Rustc complains that:

error[E0716]: temporary value dropped while borrowed
 --> src/lib.rs:8:25
  |
8 |             outer.push(&inner.join(&b'!'));
  |             -----       ^^^^^^^^^^^^^^^^^ - temporary value is freed at the end of this statement
  |             |           |
  |             |           creates a temporary which is freed while still in use
  |             borrow later used here
  |
  = note: consider using a `let` binding to create a longer lived value

While I do understand why the Rust compiler rejects this code, I do not know how to actually fix this, while keeping the concept intact. I basically want to transfer ownership of the result of inner.join(&b',') into the outer Vec, More generally, creating temporary [u8] for text in a loop using join(), that are then to be pushed into a outer Vec, without running into ownership issues.

Background: parsing an enormous quantity (as in hundreds of terabytes) of csv files using the csv crate, which has variants working with ByteBuffers and with Strings, the larger having a measurable negative performance impact. In the full code, I loop though some fields of each csv record, sometimes modify the value. The selected fields are added to the "inner" Vec and then want to create a csv record again with join() to add Vec of selected records. To avoid the noise of the full code, including CSV parsing etc, I created this MRP above to depict the kind of problem I am facing.

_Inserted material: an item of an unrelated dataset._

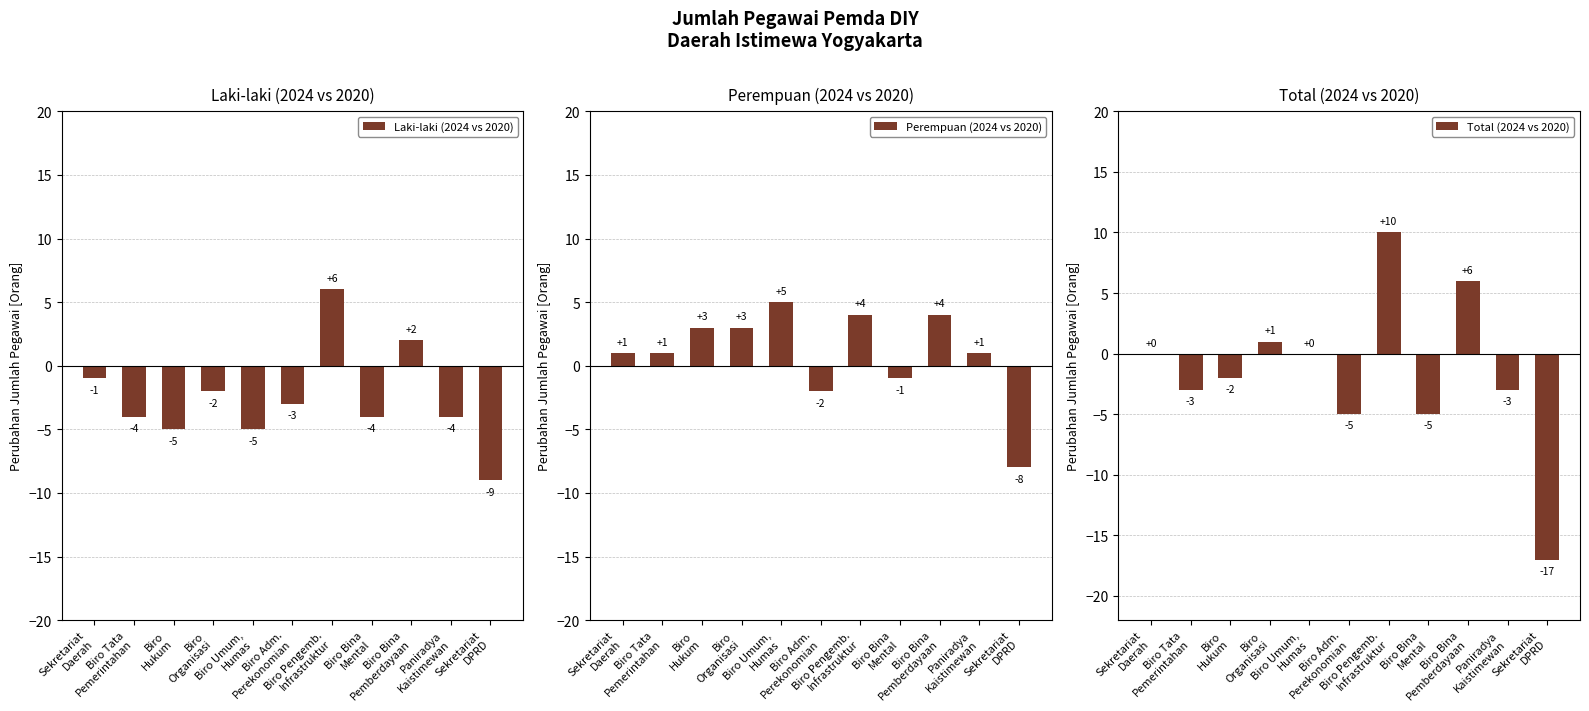

Which series changed the most between Sekretariat
Daerah and Biro Pengemb.
Infrastruktur?

Total (2024 vs 2020)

Disclaimer: Still learning Rust, so your understanding and some didactic feedback would be appreciated.

Mark vL
  • 21
  • 3
  • 1
    What's the purpose of the for-loop in your examples? Also, what particular costs of String are you referring to? Do you mean the heap allocation cost, the UTF8 validation cost, or both? – pretzelhammer May 22 '20 at 15:06
  • 1
    The final compiler note says _"consider using a `let` binding to create a longer lived value"_. Didn't that solve the problem? – E_net4 May 22 '20 at 15:11
  • `inner.join(&b',')` would be a `Vec<_>` here. Who do you imagine will own that if you only store a reference to it? – mcarton May 22 '20 at 15:12
  • [Here's the answer to the other question applied here](https://play.rust-lang.org/?version=stable&mode=debug&edition=2018&gist=e6269fcd2b07a3b1382c143afff21983). Like pretzelhammer, I'm not sure what "costs" you are hoping to avoid -- `[u8]::join` returns a `Vec` already, so you are not incurring any additional allocations by moving it -- so if this is not the answer you are looking for, please [edit] your question to contain more detail. – trent May 22 '20 at 15:27
  • Just edited my post to add some background + clarify the overhead (= UTF8 validation mainly) – Mark vL May 22 '20 at 15:29

0 Answers0